10. A method of detecting fraud during a real estate transaction, the method comprising:

using a computer processor to:

receive an estimated value of a subject real property;

access a database of spatial data, the spatial data comprising real estate prices in a geographic area in which the subject real property is located, the geographic area comprising at least one of the same zip code, city, or county as the subject real property;

generate a set of spatial variances by computing ratios between a plurality of real estate prices of the subject real property and a plurality of real estate prices of properties in the geographic area;

compute a spatial distortion based on the set of spatial variances; and

produce a distortion ratio score to indicate a likelihood of fraud based on the spatial distortion.

11. The method of claim 10, further comprising accessing a set of temporal data.

12. The method of claim 11, further comprising generating a set of temporal variances, computing a temporal distortion based on the set of temporal variances, and computing a total distortion by adding the temporal distortion to the spatial distortion.

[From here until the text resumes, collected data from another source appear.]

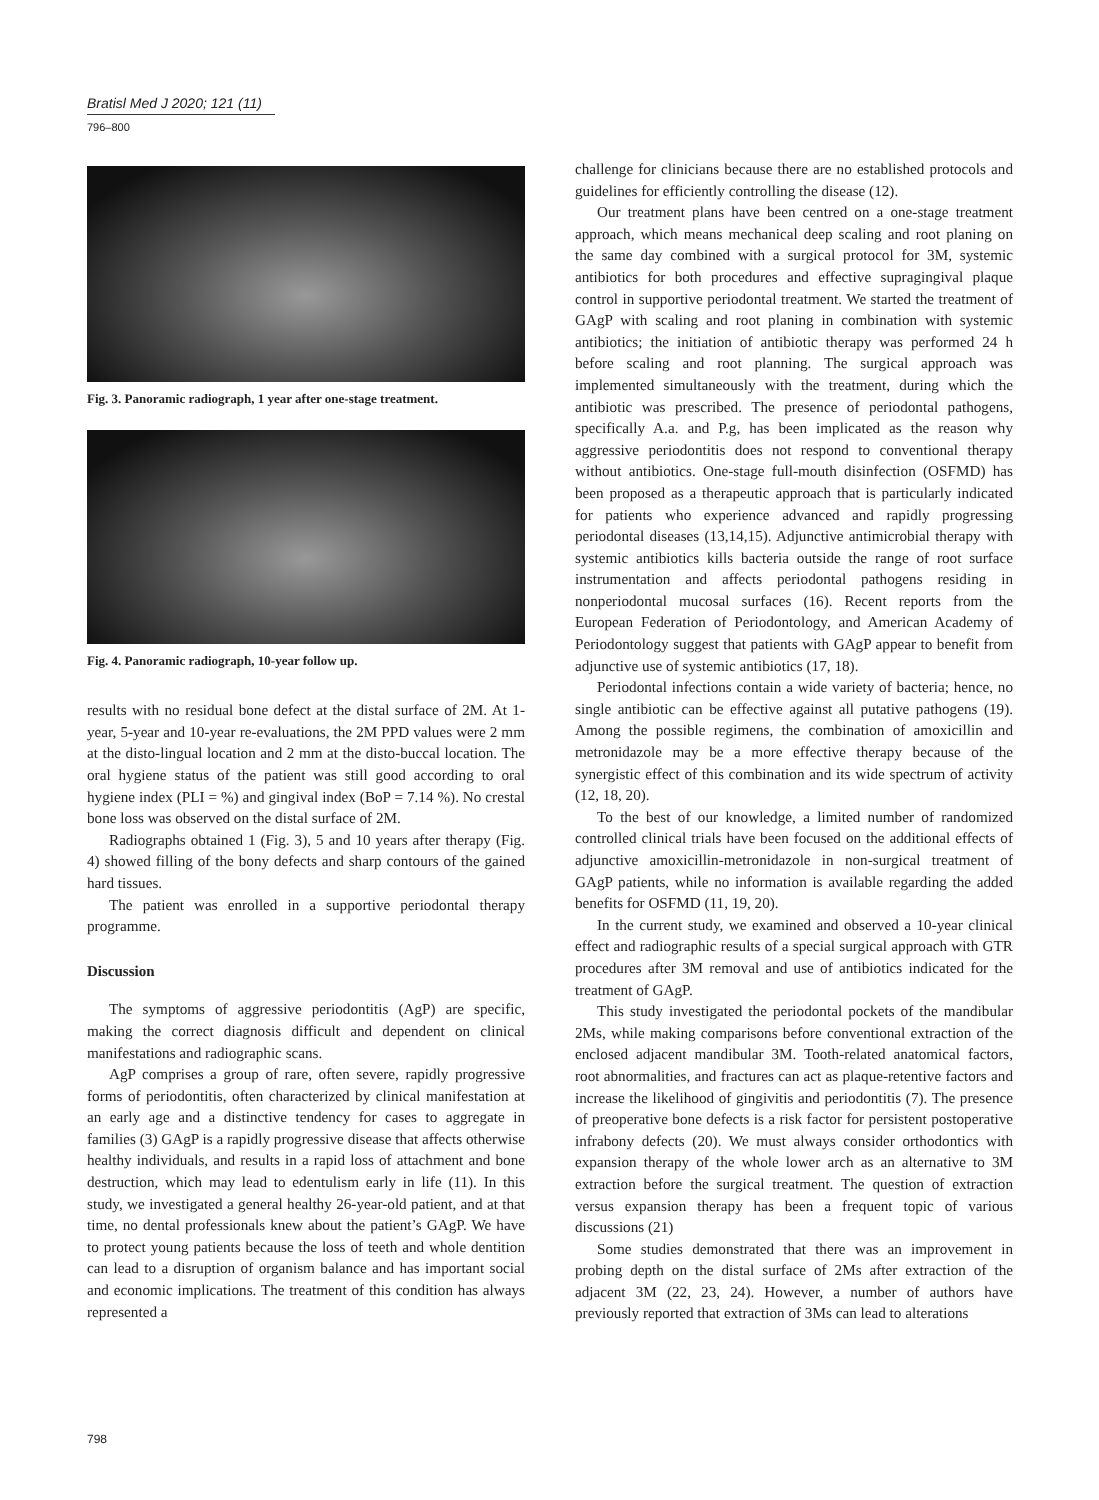Bratisl Med J 2020; 121 (11)
796–800
Fig. 3. Panoramic radiograph, 1 year after one-stage treatment.
Fig. 4. Panoramic radiograph, 10-year follow up.
results with no residual bone defect at the distal surface of 2M. At 1-year, 5-year and 10-year re-evaluations, the 2M PPD values were 2 mm at the disto-lingual location and 2 mm at the disto-buccal location. The oral hygiene status of the patient was still good according to oral hygiene index (PLI = %) and gingival index (BoP = 7.14 %). No crestal bone loss was observed on the distal surface of 2M.
Radiographs obtained 1 (Fig. 3), 5 and 10 years after therapy (Fig. 4) showed filling of the bony defects and sharp contours of the gained hard tissues.
The patient was enrolled in a supportive periodontal therapy programme.
Discussion
The symptoms of aggressive periodontitis (AgP) are specific, making the correct diagnosis difficult and dependent on clinical manifestations and radiographic scans.
AgP comprises a group of rare, often severe, rapidly progressive forms of periodontitis, often characterized by clinical manifestation at an early age and a distinctive tendency for cases to aggregate in families (3) GAgP is a rapidly progressive disease that affects otherwise healthy individuals, and results in a rapid loss of attachment and bone destruction, which may lead to edentulism early in life (11). In this study, we investigated a general healthy 26-year-old patient, and at that time, no dental professionals knew about the patient’s GAgP. We have to protect young patients because the loss of teeth and whole dentition can lead to a disruption of organism balance and has important social and economic implications. The treatment of this condition has always represented a
challenge for clinicians because there are no established protocols and guidelines for efficiently controlling the disease (12).
Our treatment plans have been centred on a one-stage treatment approach, which means mechanical deep scaling and root planing on the same day combined with a surgical protocol for 3M, systemic antibiotics for both procedures and effective supragingival plaque control in supportive periodontal treatment. We started the treatment of GAgP with scaling and root planing in combination with systemic antibiotics; the initiation of antibiotic therapy was performed 24 h before scaling and root planning. The surgical approach was implemented simultaneously with the treatment, during which the antibiotic was prescribed. The presence of periodontal pathogens, specifically A.a. and P.g, has been implicated as the reason why aggressive periodontitis does not respond to conventional therapy without antibiotics. One-stage full-mouth disinfection (OSFMD) has been proposed as a therapeutic approach that is particularly indicated for patients who experience advanced and rapidly progressing periodontal diseases (13,14,15). Adjunctive antimicrobial therapy with systemic antibiotics kills bacteria outside the range of root surface instrumentation and affects periodontal pathogens residing in nonperiodontal mucosal surfaces (16). Recent reports from the European Federation of Periodontology, and American Academy of Periodontology suggest that patients with GAgP appear to benefit from adjunctive use of systemic antibiotics (17, 18).
Periodontal infections contain a wide variety of bacteria; hence, no single antibiotic can be effective against all putative pathogens (19). Among the possible regimens, the combination of amoxicillin and metronidazole may be a more effective therapy because of the synergistic effect of this combination and its wide spectrum of activity (12, 18, 20).
To the best of our knowledge, a limited number of randomized controlled clinical trials have been focused on the additional effects of adjunctive amoxicillin-metronidazole in non-surgical treatment of GAgP patients, while no information is available regarding the added benefits for OSFMD (11, 19, 20).
In the current study, we examined and observed a 10-year clinical effect and radiographic results of a special surgical approach with GTR procedures after 3M removal and use of antibiotics indicated for the treatment of GAgP.
This study investigated the periodontal pockets of the mandibular 2Ms, while making comparisons before conventional extraction of the enclosed adjacent mandibular 3M. Tooth-related anatomical factors, root abnormalities, and fractures can act as plaque-retentive factors and increase the likelihood of gingivitis and periodontitis (7). The presence of preoperative bone defects is a risk factor for persistent postoperative infrabony defects (20). We must always consider orthodontics with expansion therapy of the whole lower arch as an alternative to 3M extraction before the surgical treatment. The question of extraction versus expansion therapy has been a frequent topic of various discussions (21)
Some studies demonstrated that there was an improvement in probing depth on the distal surface of 2Ms after extraction of the adjacent 3M (22, 23, 24). However, a number of authors have previously reported that extraction of 3Ms can lead to alterations
798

13. A system of detecting fraud during a real estate transaction, the method comprising:

a computer processor; and

a memory storing program instructions, said program instructions when executed by the computer processor causes the computer processor to: receive an estimated value of a subject real property; access a database of spatial data, the spatial data comprising real estate prices in a geographic area in which the subject real property is located, the geographic area comprising at least one of the same zip code, city, or county as the subject real property; generate a set of spatial variances by computing ratios between a plurality of real estate prices of the subject real property and a plurality of real estate prices of properties in the geographic area; compute a spatial distortion based on the set of spatial variances; and produce a distortion ratio score to indicate a likelihood of fraud based on the spatial distortion.

14. The system of claim 13, wherein the spatial data is generated by using a combination of sales data and an automated valuation model for properties in the geographic area.

15. The system of claim 13, wherein the spatial data is generated from real estate prices from previous years.

16. The system of claim 13, wherein the spatial data comprises property characteristics that are shared between the subject real property and properties in the geographic area.

17. The system of claim 13, wherein one of the spatial variances comprise a ratio of the estimated value of the subject real property and a median real estate price of real property in the same zip code.

18. The system of claim 13, wherein the spatial distortion comprises a difference between two years of spatial variances of the subject real property.

19. The system of claim 18, wherein the two years comprise the current year and a previous year having the largest spatial variance.

20. A method of detecting fraud during a real estate transaction, the method comprising:

using a computer data processor to:

access a database of real property prices in a geographic area in which a subject real property is located;

using data from the database or data from a requestor to generate a temporal data set comprising a current yearly real property price for the subject real property and a set of past yearly real property prices for the subject real property;

generate from the database a spatial data set comprising a current yearly real property price for real property with similar characteristics as the subject real property and a set of past yearly real property prices for real property with similar characteristics as the subject real property;

generate a set of temporal variances;

generate a set of spatial variances;

compute a spatial distortion based on the set of spatial variances;

compute a temporal distortion based on the set of temporal variances; and

compute a total distortion by adding the temporal distortion to the spatial distortion.